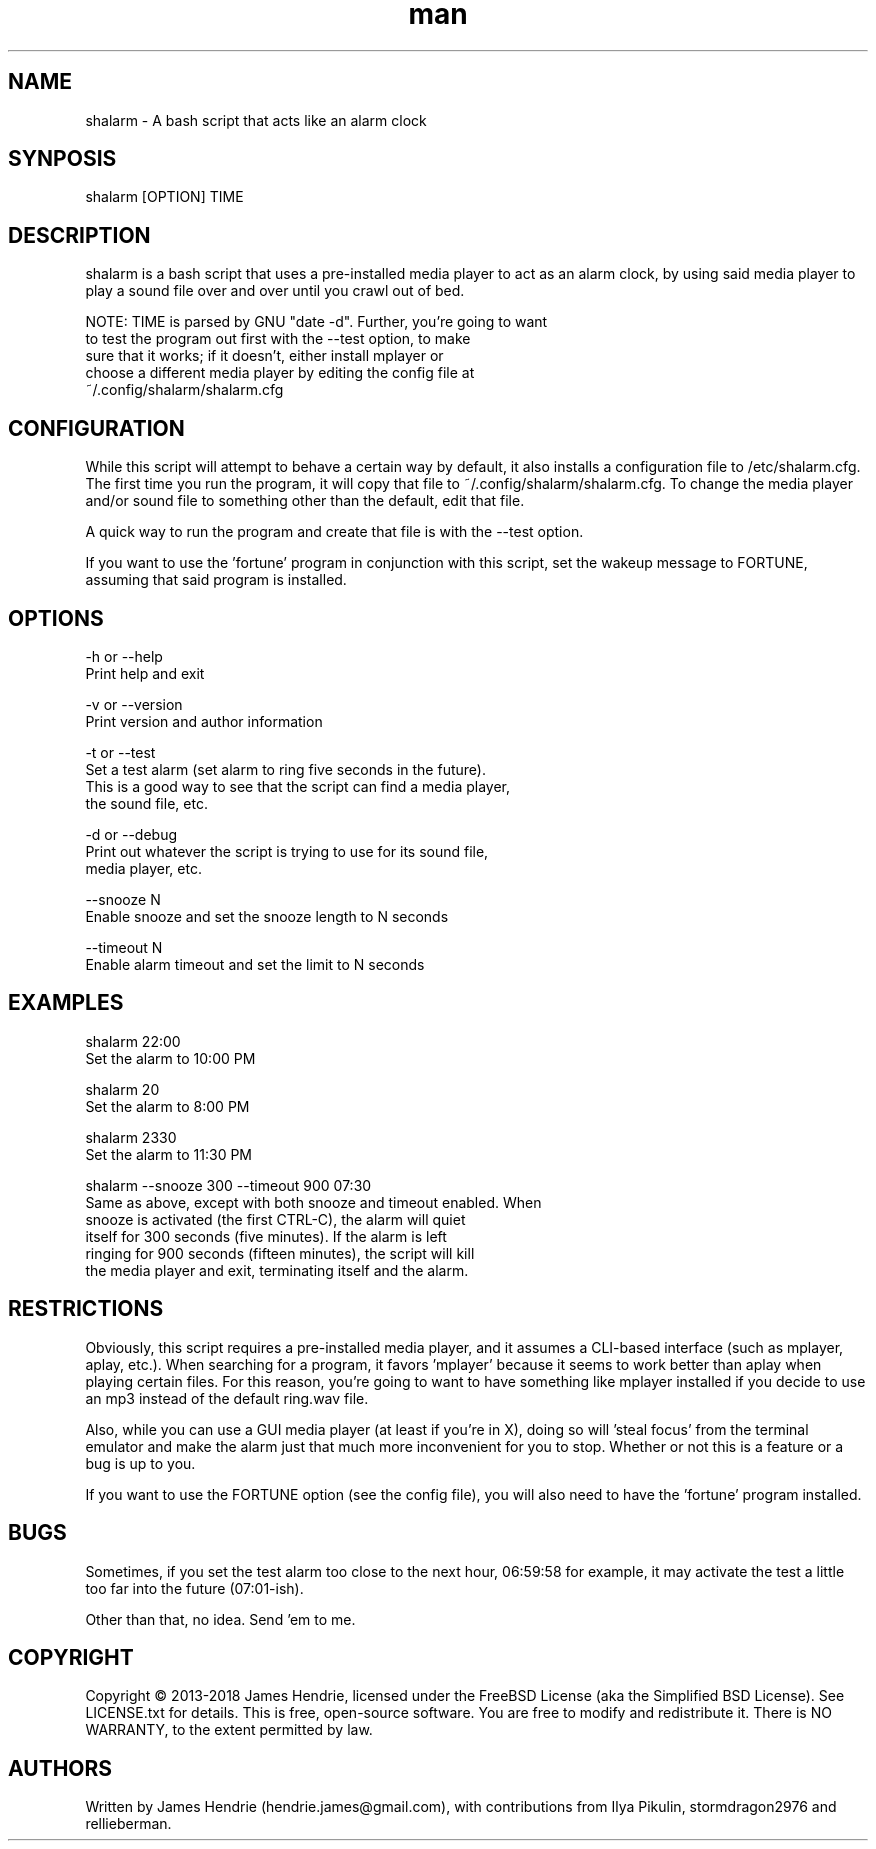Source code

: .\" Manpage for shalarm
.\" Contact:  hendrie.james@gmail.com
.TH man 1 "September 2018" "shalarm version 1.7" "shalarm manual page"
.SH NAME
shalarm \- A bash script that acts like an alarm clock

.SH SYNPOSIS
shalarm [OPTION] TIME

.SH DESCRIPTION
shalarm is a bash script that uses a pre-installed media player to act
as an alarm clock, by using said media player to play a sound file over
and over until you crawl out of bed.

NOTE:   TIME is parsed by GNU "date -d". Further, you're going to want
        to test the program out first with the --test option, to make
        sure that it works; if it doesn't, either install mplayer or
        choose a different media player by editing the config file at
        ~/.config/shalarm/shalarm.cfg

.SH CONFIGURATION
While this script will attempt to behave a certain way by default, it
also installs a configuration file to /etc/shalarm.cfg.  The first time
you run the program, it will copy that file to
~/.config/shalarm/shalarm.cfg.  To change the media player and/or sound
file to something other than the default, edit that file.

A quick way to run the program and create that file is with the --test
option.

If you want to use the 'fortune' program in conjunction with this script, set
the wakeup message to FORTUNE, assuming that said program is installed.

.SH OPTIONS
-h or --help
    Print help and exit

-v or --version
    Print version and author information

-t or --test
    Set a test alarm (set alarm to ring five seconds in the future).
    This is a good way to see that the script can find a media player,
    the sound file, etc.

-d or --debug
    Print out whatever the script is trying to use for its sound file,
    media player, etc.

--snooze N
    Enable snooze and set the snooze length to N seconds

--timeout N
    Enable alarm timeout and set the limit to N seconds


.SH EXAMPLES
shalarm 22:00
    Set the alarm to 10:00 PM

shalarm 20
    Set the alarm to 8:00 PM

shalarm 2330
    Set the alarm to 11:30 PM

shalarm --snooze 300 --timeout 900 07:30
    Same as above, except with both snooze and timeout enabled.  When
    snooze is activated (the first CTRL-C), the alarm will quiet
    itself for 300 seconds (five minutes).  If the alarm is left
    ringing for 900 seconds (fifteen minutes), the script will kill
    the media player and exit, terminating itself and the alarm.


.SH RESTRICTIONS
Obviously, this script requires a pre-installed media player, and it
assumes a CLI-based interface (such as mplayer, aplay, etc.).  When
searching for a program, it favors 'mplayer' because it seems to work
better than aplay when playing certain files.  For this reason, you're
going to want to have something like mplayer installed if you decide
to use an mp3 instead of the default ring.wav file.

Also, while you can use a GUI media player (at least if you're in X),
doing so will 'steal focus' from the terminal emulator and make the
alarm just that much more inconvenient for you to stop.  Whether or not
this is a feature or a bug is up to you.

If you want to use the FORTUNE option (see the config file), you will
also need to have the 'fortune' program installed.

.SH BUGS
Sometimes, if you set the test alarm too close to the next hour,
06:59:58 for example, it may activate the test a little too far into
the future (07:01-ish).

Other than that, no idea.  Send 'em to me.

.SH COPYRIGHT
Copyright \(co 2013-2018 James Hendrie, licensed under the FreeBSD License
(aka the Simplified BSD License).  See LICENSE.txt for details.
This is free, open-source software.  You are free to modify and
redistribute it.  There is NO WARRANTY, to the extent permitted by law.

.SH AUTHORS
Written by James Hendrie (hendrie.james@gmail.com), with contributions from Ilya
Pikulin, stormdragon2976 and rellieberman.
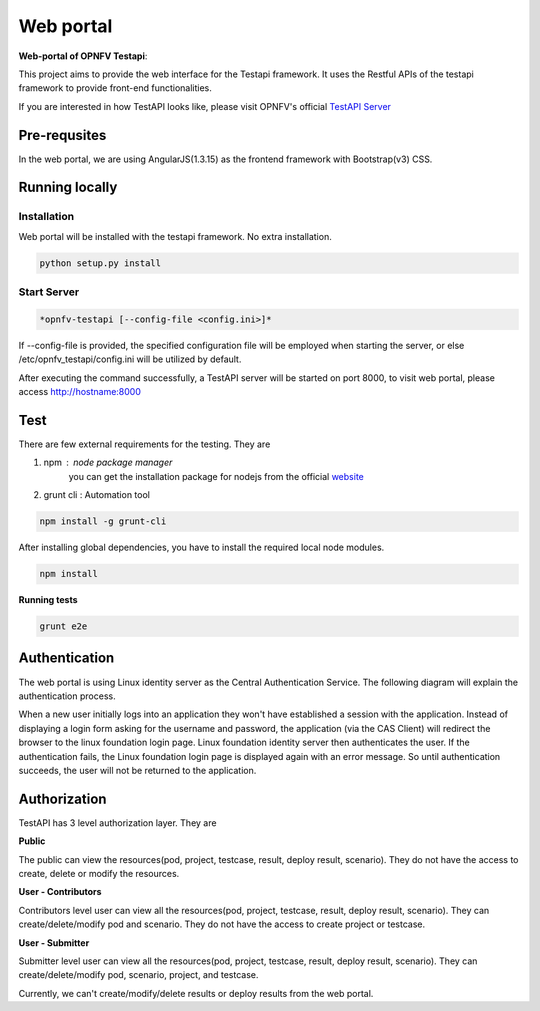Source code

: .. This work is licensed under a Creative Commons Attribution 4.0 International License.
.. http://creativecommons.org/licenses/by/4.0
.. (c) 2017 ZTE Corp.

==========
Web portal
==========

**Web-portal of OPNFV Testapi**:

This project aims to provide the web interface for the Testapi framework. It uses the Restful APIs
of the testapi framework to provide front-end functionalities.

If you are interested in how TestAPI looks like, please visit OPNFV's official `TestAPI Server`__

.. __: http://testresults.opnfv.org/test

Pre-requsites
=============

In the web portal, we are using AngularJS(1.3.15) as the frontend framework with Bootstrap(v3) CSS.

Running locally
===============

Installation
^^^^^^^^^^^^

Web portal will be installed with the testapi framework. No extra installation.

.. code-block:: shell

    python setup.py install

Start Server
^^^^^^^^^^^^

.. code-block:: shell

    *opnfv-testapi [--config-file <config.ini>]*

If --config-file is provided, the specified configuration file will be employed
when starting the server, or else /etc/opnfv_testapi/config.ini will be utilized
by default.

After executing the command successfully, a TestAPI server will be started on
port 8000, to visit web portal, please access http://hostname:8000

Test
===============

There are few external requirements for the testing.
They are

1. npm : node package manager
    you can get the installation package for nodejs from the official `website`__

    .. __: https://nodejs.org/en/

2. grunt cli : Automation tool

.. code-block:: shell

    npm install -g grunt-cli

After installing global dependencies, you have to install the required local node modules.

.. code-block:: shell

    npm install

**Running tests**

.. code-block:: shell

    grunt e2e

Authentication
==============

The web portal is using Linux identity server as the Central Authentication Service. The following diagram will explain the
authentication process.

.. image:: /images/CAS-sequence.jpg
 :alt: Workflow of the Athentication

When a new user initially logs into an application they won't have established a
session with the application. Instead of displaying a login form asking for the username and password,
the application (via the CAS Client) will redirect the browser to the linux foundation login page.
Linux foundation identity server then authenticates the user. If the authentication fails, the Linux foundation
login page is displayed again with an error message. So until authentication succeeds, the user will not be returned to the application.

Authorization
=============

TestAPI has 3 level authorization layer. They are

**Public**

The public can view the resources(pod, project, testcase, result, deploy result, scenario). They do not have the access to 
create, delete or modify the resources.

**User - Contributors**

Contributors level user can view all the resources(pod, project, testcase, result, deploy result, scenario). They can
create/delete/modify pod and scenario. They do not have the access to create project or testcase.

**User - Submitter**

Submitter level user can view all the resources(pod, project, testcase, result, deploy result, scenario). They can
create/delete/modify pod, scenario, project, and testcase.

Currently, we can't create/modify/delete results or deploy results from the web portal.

§ §

[What needs to be done] Although the records contain pictures, the output must hold only their exact wording.

[Task answer]
Source code

: .\" Manpage for shalarm
.\" Contact:  hendrie.james@gmail.com
.TH man 1 "September 2018" "shalarm version 1.7" "shalarm manual page"
.SH NAME
shalarm \- A bash script that acts like an alarm clock

.SH SYNPOSIS
shalarm [OPTION] TIME

.SH DESCRIPTION
shalarm is a bash script that uses a pre-installed media player to act
as an alarm clock, by using said media player to play a sound file over
and over until you crawl out of bed.

NOTE:   TIME is parsed by GNU "date -d". Further, you're going to want
        to test the program out first with the --test option, to make
        sure that it works; if it doesn't, either install mplayer or
        choose a different media player by editing the config file at
        ~/.config/shalarm/shalarm.cfg

.SH CONFIGURATION
While this script will attempt to behave a certain way by default, it
also installs a configuration file to /etc/shalarm.cfg.  The first time
you run the program, it will copy that file to
~/.config/shalarm/shalarm.cfg.  To change the media player and/or sound
file to something other than the default, edit that file.

A quick way to run the program and create that file is with the --test
option.

If you want to use the 'fortune' program in conjunction with this script, set
the wakeup message to FORTUNE, assuming that said program is installed.

.SH OPTIONS
-h or --help
    Print help and exit

-v or --version
    Print version and author information

-t or --test
    Set a test alarm (set alarm to ring five seconds in the future).
    This is a good way to see that the script can find a media player,
    the sound file, etc.

-d or --debug
    Print out whatever the script is trying to use for its sound file,
    media player, etc.

--snooze N
    Enable snooze and set the snooze length to N seconds

--timeout N
    Enable alarm timeout and set the limit to N seconds


.SH EXAMPLES
shalarm 22:00
    Set the alarm to 10:00 PM

shalarm 20
    Set the alarm to 8:00 PM

shalarm 2330
    Set the alarm to 11:30 PM

shalarm --snooze 300 --timeout 900 07:30
    Same as above, except with both snooze and timeout enabled.  When
    snooze is activated (the first CTRL-C), the alarm will quiet
    itself for 300 seconds (five minutes).  If the alarm is left
    ringing for 900 seconds (fifteen minutes), the script will kill
    the media player and exit, terminating itself and the alarm.


.SH RESTRICTIONS
Obviously, this script requires a pre-installed media player, and it
assumes a CLI-based interface (such as mplayer, aplay, etc.).  When
searching for a program, it favors 'mplayer' because it seems to work
better than aplay when playing certain files.  For this reason, you're
going to want to have something like mplayer installed if you decide
to use an mp3 instead of the default ring.wav file.

Also, while you can use a GUI media player (at least if you're in X),
doing so will 'steal focus' from the terminal emulator and make the
alarm just that much more inconvenient for you to stop.  Whether or not
this is a feature or a bug is up to you.

If you want to use the FORTUNE option (see the config file), you will
also need to have the 'fortune' program installed.

.SH BUGS
Sometimes, if you set the test alarm too close to the next hour,
06:59:58 for example, it may activate the test a little too far into
the future (07:01-ish).

Other than that, no idea.  Send 'em to me.

.SH COPYRIGHT
Copyright \(co 2013-2018 James Hendrie, licensed under the FreeBSD License
(aka the Simplified BSD License).  See LICENSE.txt for details.
This is free, open-source software.  You are free to modify and
redistribute it.  There is NO WARRANTY, to the extent permitted by law.

.SH AUTHORS
Written by James Hendrie (hendrie.james@gmail.com), with contributions from Ilya
Pikulin, stormdragon2976 and rellieberman.
Source code

: .. This work is licensed under a Creative Commons Attribution 4.0 International License.
.. http://creativecommons.org/licenses/by/4.0
.. (c) 2017 ZTE Corp.

==========
Web portal
==========

**Web-portal of OPNFV Testapi**:

This project aims to provide the web interface for the Testapi framework. It uses the Restful APIs
of the testapi framework to provide front-end functionalities.

If you are interested in how TestAPI looks like, please visit OPNFV's official `TestAPI Server`__

.. __: http://testresults.opnfv.org/test

Pre-requsites
=============

In the web portal, we are using AngularJS(1.3.15) as the frontend framework with Bootstrap(v3) CSS.

Running locally
===============

Installation
^^^^^^^^^^^^

Web portal will be installed with the testapi framework. No extra installation.

.. code-block:: shell

    python setup.py install

Start Server
^^^^^^^^^^^^

.. code-block:: shell

    *opnfv-testapi [--config-file <config.ini>]*

If --config-file is provided, the specified configuration file will be employed
when starting the server, or else /etc/opnfv_testapi/config.ini will be utilized
by default.

After executing the command successfully, a TestAPI server will be started on
port 8000, to visit web portal, please access http://hostname:8000

Test
===============

There are few external requirements for the testing.
They are

1. npm : node package manager
    you can get the installation package for nodejs from the official `website`__

    .. __: https://nodejs.org/en/

2. grunt cli : Automation tool

.. code-block:: shell

    npm install -g grunt-cli

After installing global dependencies, you have to install the required local node modules.

.. code-block:: shell

    npm install

**Running tests**

.. code-block:: shell

    grunt e2e

Authentication
==============

The web portal is using Linux identity server as the Central Authentication Service. The following diagram will explain the
authentication process.

.. image:: /images/CAS-sequence.jpg
 :alt: Workflow of the Athentication

When a new user initially logs into an application they won't have established a
session with the application. Instead of displaying a login form asking for the username and password,
the application (via the CAS Client) will redirect the browser to the linux foundation login page.
Linux foundation identity server then authenticates the user. If the authentication fails, the Linux foundation
login page is displayed again with an error message. So until authentication succeeds, the user will not be returned to the application.

Authorization
=============

TestAPI has 3 level authorization layer. They are

**Public**

The public can view the resources(pod, project, testcase, result, deploy result, scenario). They do not have the access to 
create, delete or modify the resources.

**User - Contributors**

Contributors level user can view all the resources(pod, project, testcase, result, deploy result, scenario). They can
create/delete/modify pod and scenario. They do not have the access to create project or testcase.

**User - Submitter**

Submitter level user can view all the resources(pod, project, testcase, result, deploy result, scenario). They can
create/delete/modify pod, scenario, project, and testcase.

Currently, we can't create/modify/delete results or deploy results from the web portal.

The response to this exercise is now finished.